Please copy, exactly as they appear below, the lines from the one containing "but I honestly" through the one containing "this debt in".
========================
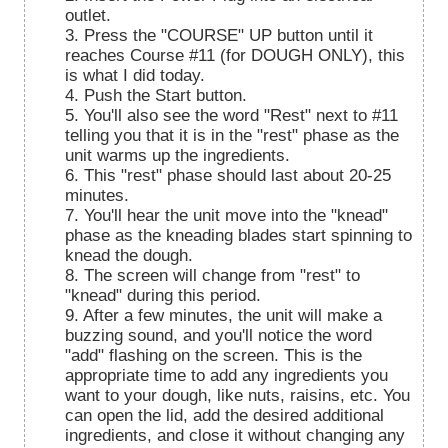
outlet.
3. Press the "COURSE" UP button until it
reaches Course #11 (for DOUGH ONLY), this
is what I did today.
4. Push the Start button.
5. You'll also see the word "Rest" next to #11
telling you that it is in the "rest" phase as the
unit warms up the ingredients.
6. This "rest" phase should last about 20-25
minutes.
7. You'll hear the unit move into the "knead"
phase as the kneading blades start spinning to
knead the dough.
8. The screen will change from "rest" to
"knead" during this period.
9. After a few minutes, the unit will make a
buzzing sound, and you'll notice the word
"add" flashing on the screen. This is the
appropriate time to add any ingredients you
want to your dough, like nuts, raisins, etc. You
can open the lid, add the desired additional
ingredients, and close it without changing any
========================
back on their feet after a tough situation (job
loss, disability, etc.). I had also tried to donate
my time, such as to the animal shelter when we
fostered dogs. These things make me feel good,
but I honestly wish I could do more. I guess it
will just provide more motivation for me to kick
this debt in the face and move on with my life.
========================
**Expected output:**
but I honestly wish I could do more. I guess it
will just provide more motivation for me to kick
this debt in the face and move on with my life.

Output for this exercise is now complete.